Canada’s newest space traveller has gotten a bigger perspective on life over the past nine days.
Astronaut David St-Jacques, who was launched into space on Dec. 3 aboard a Russian Soyuz rocket, told media that having the chance to look down at a planet filled with 7 billion people has put human life into a new context for him.
“I look at the earth and it’s evident that we are all human beings, the same species on the same planet. The fact that we’re Canadian or American or Russian is a cultural detail but not fundamental to who we are.”
On a smaller scale, it’s been an adjustment getting used to an environment where up and down have lost all meaning, but he’s starting to figure it out.
“None of the training we get prepares you for weightlessness so I make the typical rookie mistakes of trying not to crash anywhere,” he said. “My colleagues are showing us how to fly. It’s easy to get lost, but you get used to it.”
There are other challenges: with fellow astronauts Oleg Kononenko and Serena Aunon-Chancellor coming back to Earth shortly, St-Jacques and his fellow crew members have been rushing to learn as much as possible in three weeks.

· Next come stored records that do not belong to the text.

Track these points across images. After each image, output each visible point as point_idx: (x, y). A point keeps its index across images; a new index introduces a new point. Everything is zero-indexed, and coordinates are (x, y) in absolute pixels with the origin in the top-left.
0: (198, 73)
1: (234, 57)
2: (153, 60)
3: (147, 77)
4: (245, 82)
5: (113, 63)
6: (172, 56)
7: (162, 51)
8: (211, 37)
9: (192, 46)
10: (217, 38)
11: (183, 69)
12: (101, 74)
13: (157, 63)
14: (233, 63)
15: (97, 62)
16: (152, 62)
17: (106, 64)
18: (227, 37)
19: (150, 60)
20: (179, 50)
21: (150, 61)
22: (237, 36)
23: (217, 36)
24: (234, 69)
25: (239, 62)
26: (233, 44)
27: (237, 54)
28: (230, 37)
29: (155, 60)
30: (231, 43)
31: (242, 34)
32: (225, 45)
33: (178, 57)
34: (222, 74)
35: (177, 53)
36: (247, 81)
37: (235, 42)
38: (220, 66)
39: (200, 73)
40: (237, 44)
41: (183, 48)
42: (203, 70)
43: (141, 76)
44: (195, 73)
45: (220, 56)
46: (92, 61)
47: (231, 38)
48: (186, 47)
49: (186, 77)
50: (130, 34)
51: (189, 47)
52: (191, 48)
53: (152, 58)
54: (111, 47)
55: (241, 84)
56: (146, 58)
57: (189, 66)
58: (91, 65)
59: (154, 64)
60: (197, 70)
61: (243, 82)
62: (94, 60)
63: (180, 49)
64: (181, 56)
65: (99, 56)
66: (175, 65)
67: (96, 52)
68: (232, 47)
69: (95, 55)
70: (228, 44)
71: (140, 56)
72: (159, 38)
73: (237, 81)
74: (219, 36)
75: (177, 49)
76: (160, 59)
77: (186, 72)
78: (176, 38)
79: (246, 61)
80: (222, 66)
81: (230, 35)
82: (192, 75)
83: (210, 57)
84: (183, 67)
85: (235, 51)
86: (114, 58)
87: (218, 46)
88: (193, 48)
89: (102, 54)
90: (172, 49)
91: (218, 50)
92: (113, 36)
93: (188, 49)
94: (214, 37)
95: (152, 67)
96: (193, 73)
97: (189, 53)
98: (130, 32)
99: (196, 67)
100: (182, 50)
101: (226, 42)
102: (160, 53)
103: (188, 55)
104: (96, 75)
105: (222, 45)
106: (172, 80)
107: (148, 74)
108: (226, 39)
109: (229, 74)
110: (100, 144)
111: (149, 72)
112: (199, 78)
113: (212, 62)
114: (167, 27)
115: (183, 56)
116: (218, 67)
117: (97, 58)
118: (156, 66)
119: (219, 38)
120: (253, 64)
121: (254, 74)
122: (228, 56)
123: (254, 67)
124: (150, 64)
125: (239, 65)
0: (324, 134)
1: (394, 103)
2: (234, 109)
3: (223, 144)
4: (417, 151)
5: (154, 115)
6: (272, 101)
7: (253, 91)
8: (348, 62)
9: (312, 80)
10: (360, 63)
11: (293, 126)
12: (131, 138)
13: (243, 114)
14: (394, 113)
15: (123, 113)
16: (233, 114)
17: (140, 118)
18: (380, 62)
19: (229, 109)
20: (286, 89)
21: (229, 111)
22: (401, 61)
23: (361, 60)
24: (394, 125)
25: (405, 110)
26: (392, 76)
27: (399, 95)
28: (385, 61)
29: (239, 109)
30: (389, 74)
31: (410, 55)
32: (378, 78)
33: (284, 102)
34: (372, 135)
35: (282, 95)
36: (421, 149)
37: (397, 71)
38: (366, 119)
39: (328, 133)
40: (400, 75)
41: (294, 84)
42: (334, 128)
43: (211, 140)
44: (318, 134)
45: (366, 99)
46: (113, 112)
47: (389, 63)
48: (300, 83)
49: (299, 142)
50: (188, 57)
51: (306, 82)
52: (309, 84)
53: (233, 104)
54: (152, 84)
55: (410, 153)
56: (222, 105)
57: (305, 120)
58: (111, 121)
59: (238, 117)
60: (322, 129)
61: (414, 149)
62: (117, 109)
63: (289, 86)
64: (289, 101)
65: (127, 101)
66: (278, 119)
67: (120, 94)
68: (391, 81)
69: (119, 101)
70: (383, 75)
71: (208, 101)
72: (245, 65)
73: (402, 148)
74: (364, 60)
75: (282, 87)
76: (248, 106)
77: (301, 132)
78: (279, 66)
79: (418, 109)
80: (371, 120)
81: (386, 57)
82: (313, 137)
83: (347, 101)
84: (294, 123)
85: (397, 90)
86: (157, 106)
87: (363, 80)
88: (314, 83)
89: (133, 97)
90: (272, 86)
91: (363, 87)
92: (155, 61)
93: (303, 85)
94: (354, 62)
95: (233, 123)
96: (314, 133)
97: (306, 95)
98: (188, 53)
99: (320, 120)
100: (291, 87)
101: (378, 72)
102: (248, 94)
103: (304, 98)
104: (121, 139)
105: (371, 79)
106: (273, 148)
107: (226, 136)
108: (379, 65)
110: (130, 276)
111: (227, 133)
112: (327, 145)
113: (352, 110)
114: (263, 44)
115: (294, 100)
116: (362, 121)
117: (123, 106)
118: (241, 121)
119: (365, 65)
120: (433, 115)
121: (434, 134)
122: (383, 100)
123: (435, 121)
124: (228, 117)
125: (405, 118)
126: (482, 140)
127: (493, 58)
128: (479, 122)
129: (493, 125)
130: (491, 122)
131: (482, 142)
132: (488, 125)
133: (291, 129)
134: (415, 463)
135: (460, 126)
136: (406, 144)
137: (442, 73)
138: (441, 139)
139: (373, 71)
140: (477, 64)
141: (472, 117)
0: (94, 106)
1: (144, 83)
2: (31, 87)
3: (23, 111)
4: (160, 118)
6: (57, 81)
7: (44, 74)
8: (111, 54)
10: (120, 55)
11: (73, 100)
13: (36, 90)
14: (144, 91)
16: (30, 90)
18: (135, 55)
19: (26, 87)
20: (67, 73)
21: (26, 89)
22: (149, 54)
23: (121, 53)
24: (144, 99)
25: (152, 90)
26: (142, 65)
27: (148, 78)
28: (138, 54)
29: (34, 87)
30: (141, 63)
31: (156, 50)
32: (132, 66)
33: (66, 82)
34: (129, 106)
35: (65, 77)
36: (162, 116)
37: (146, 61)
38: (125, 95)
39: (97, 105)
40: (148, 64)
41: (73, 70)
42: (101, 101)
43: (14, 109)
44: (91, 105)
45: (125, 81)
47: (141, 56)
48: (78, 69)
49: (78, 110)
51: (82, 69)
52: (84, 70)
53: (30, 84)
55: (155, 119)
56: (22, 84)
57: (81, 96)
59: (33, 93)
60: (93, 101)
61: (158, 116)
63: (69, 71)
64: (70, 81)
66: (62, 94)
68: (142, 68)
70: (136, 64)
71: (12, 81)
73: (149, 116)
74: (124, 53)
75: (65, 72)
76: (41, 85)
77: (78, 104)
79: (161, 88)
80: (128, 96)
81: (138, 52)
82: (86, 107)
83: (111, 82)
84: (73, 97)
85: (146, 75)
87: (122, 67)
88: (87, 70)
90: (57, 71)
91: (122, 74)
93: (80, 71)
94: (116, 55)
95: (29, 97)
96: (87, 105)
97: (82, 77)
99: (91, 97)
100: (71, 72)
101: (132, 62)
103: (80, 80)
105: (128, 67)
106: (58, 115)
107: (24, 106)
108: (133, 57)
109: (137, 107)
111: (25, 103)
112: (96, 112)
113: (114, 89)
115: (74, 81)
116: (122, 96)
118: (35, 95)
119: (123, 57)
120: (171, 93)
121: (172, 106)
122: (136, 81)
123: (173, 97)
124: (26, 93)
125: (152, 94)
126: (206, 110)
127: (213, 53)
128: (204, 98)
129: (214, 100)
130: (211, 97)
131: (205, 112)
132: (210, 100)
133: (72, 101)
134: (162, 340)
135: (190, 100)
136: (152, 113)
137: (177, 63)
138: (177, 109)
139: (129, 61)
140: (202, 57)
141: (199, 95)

“The procedures, there’s an entire lifestyle onboard which passes from one crew to another,” he said. “The most important challenge is to assume the station as our working environment.”
While Saint-Jacques has been busy with scientific experiments since leaving Earth, he has had a time to reflect while staring at the planet we all call home. He’s had several emotional moments – seeing the blue line of the Earth’s horizon from the Soyuz capsule during his first sunrise in space and meeting his colleagues at the ISS after the docking. Being one of the handful of human beings to ever leave the planet leaves him with a wonder every time he looks out the window.
“It’s just a never-ending sense of awe looking at our blue planet,” he said.